If your waveform generator is simulating a physiological signal with a high resistance, then there will be a noise contribution from the source resistance. Depending on the resistance, this could be the largest source of noise in your experiment.
Also remember that because noise adds as a root-sum-of-squares (you square the noise amplitude of all sources, add them, then take the square root), it is changes to the largest noise source which make the biggest difference, with changes to minor sources having disproportionaltely small effects.
If you are trying to measure noise density with your simulator connected, there is a problem. Your simulator produces a low fidelity sine wave with huge quantisation noise - the quantisation noise is broadband and not readily distinguishable from other sources of broadband noise. This will prevent any meaningful noise density measurement, even though the quantisation noise is visibly distinct on a waveform.

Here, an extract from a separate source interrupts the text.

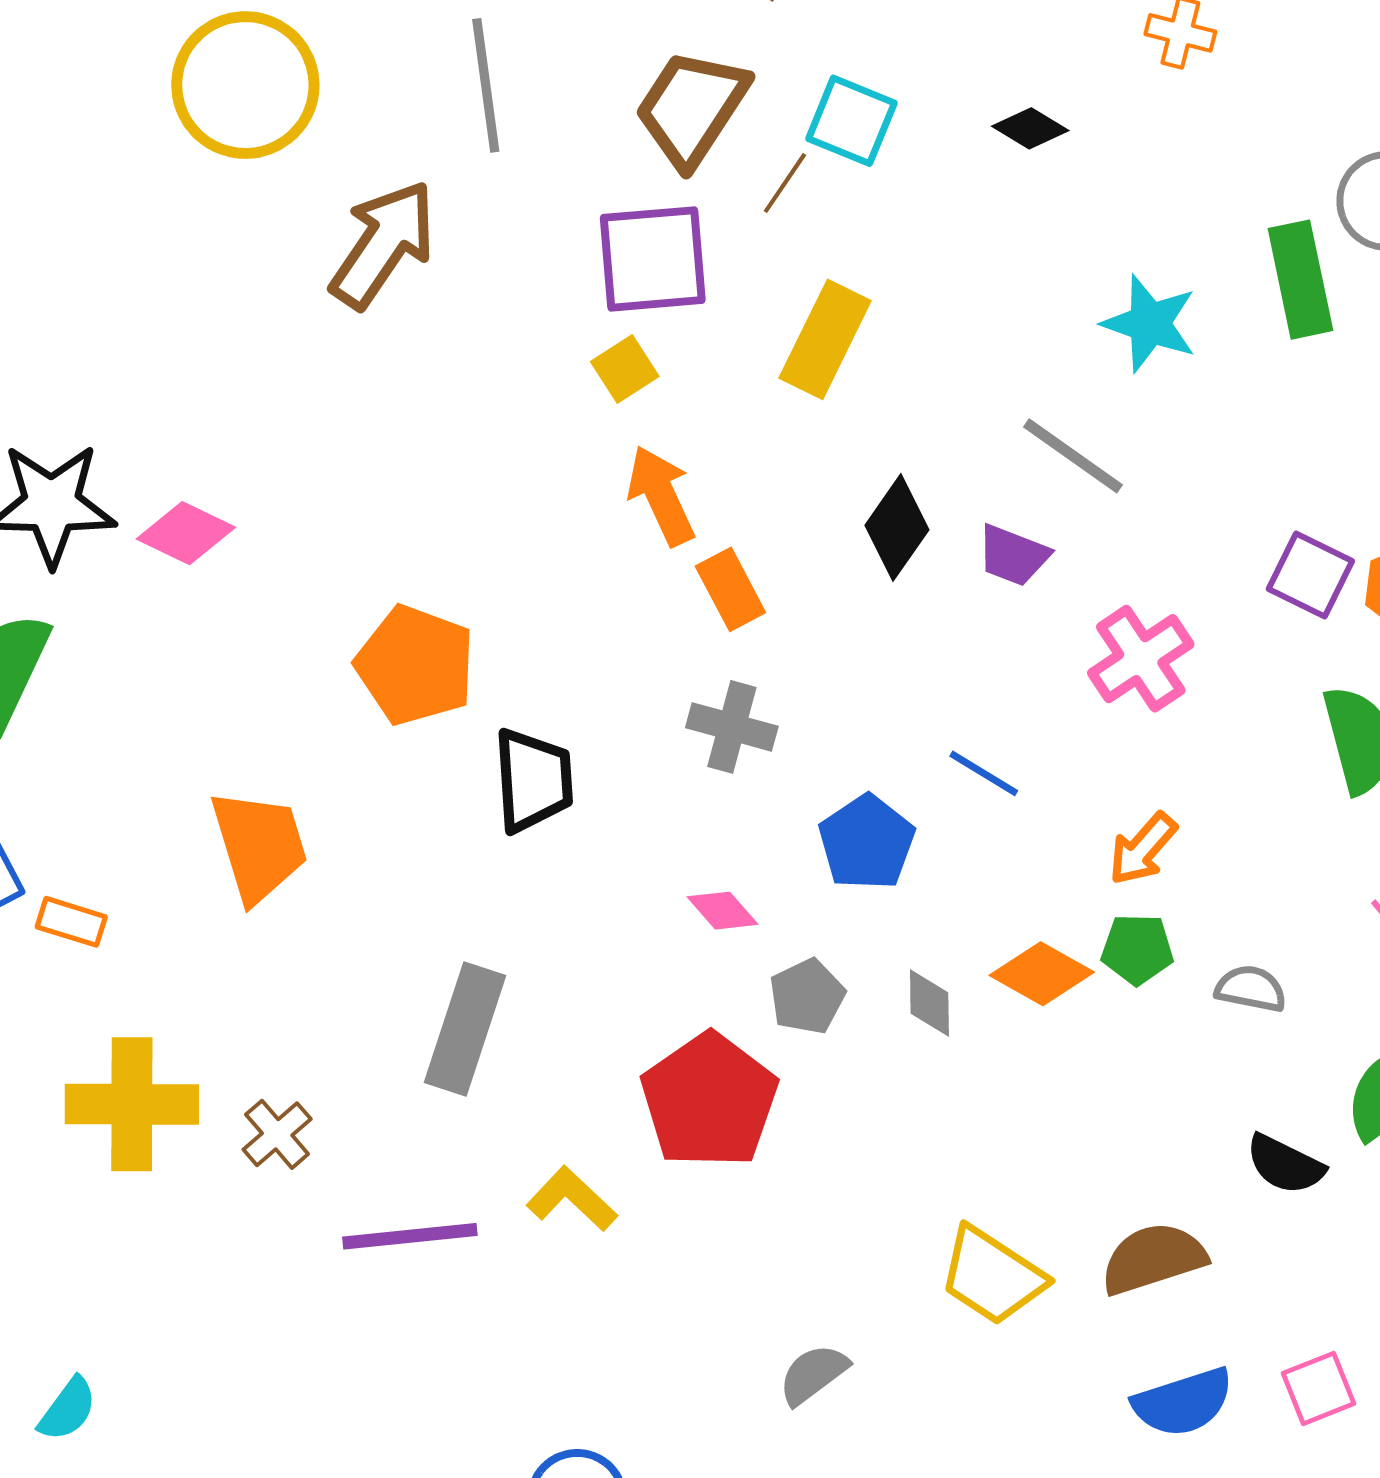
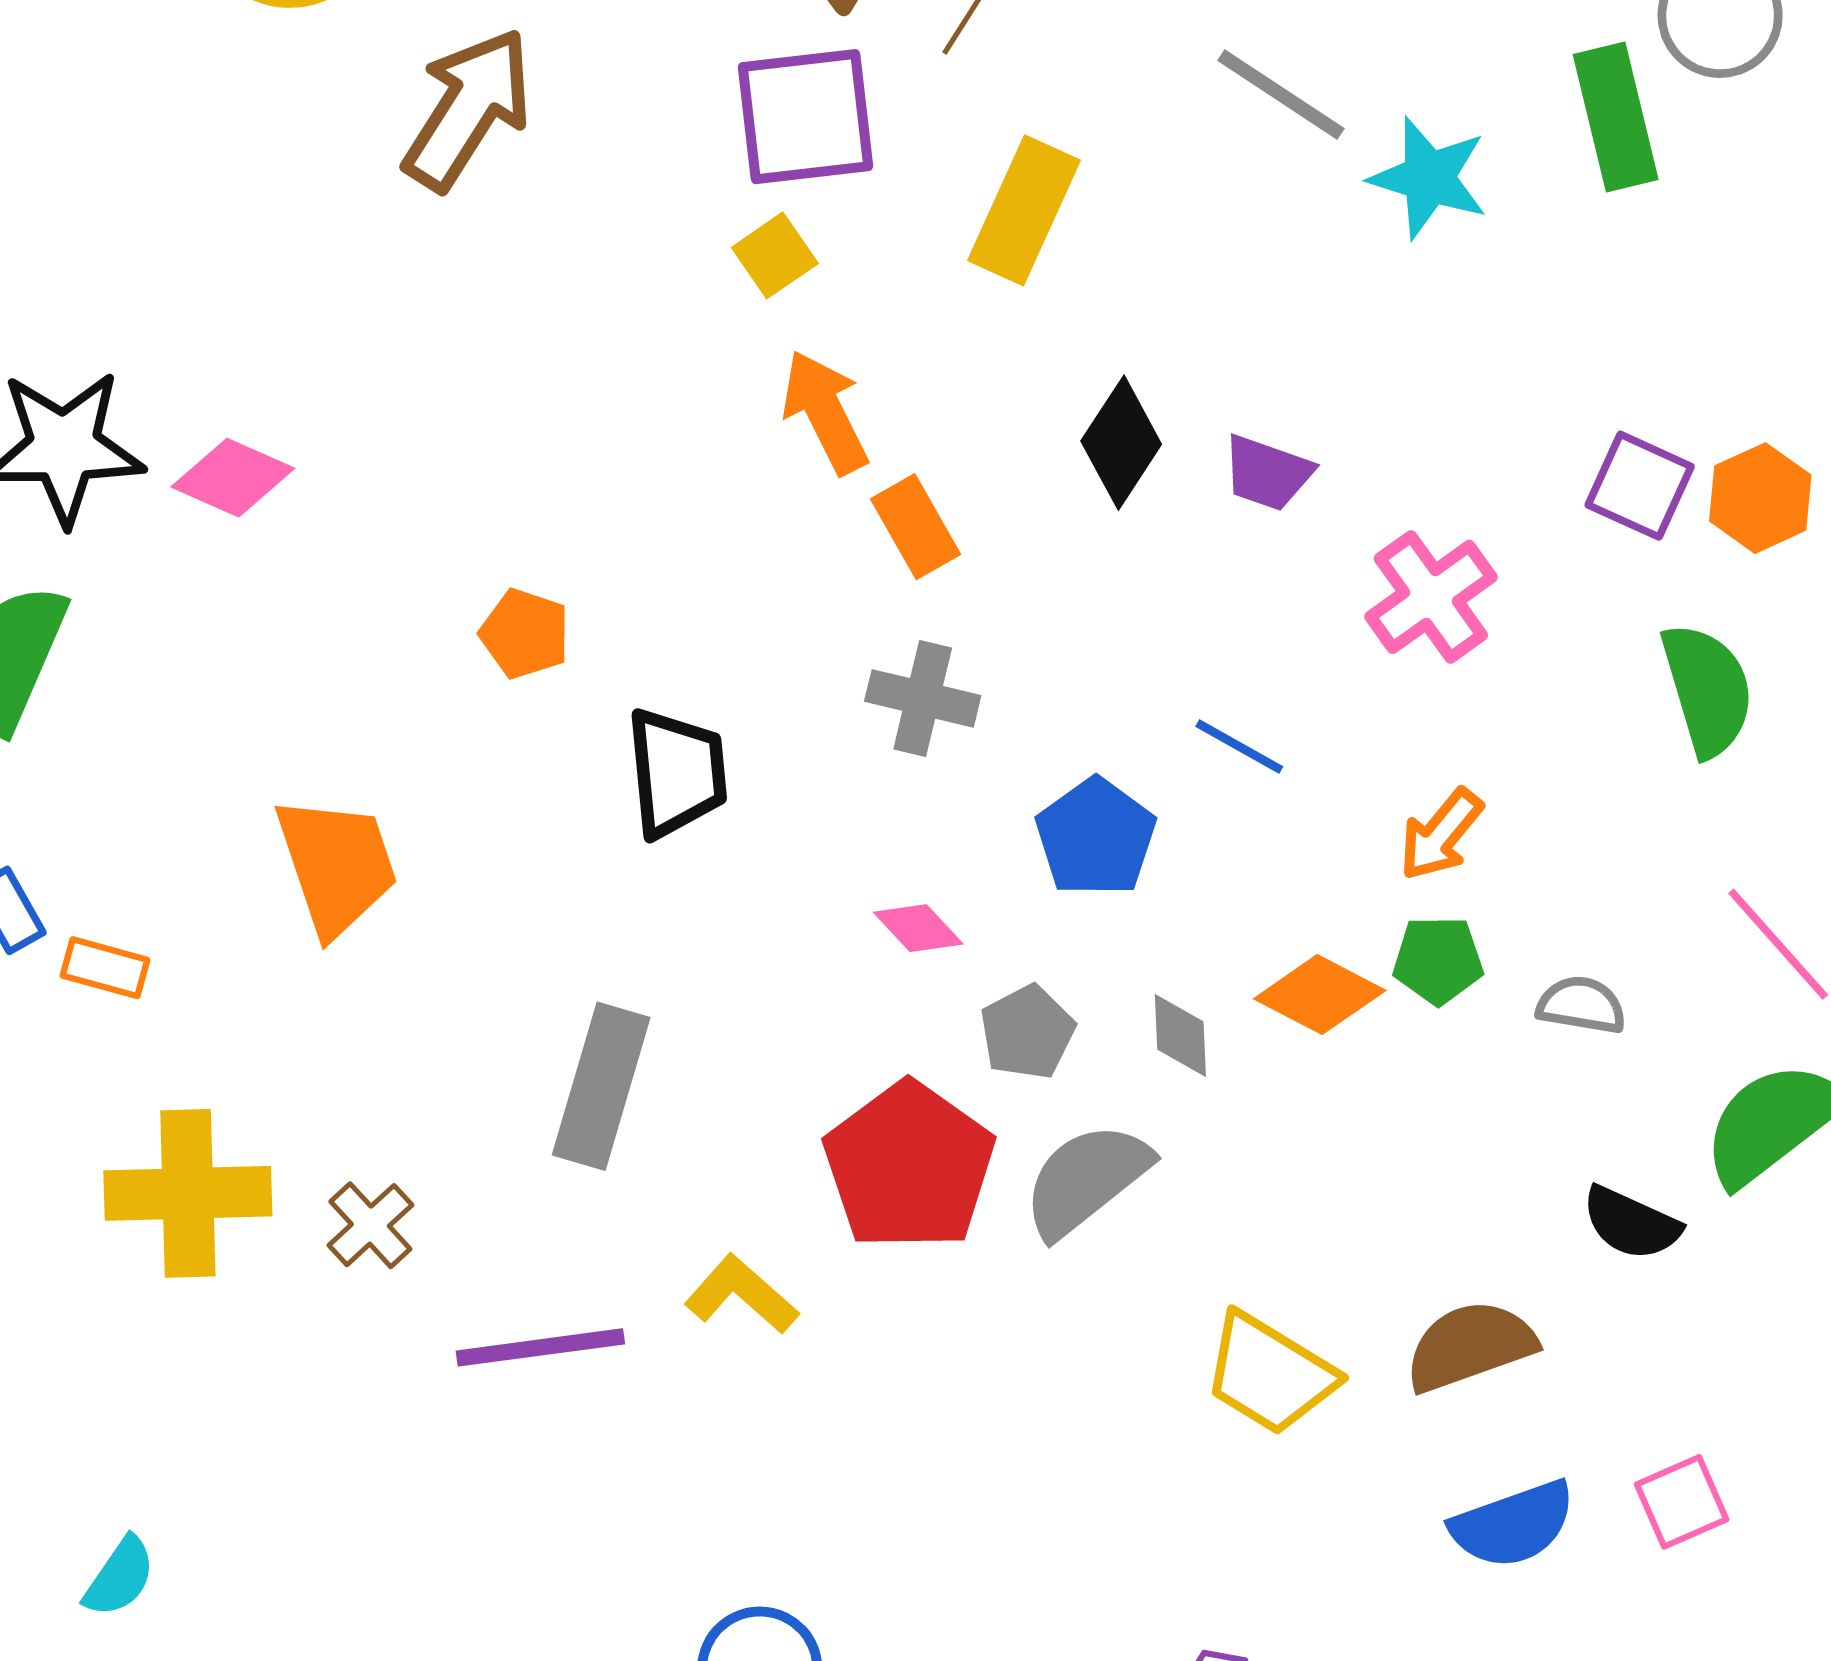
gray line: (1073, 456) -> (1281, 95), moved
orange pentagon: (415, 665) -> (525, 634), size x0.6
gray semicircle: (813, 1374) -> (1086, 1180), moved, size x1.5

If you want to get a feel for the amplitude of the noise waveform, you could just record the noise with audacity and inspect the waveform. You could then repeat the recording with a 10k or 20k resistor, to see how much noise the resistance adds. The same experiment could be done with REW to get an rms measurement.
I think you need to take a step back and consider what you are trying to do.I'm doing a critical CERN-like experiment so need the most sensitive instrument like they do at the Large Hadron Collider. Remember the movie Interstellar where they need to collect data to finish the equations of quantum gravity and save the future. My experiment is like it.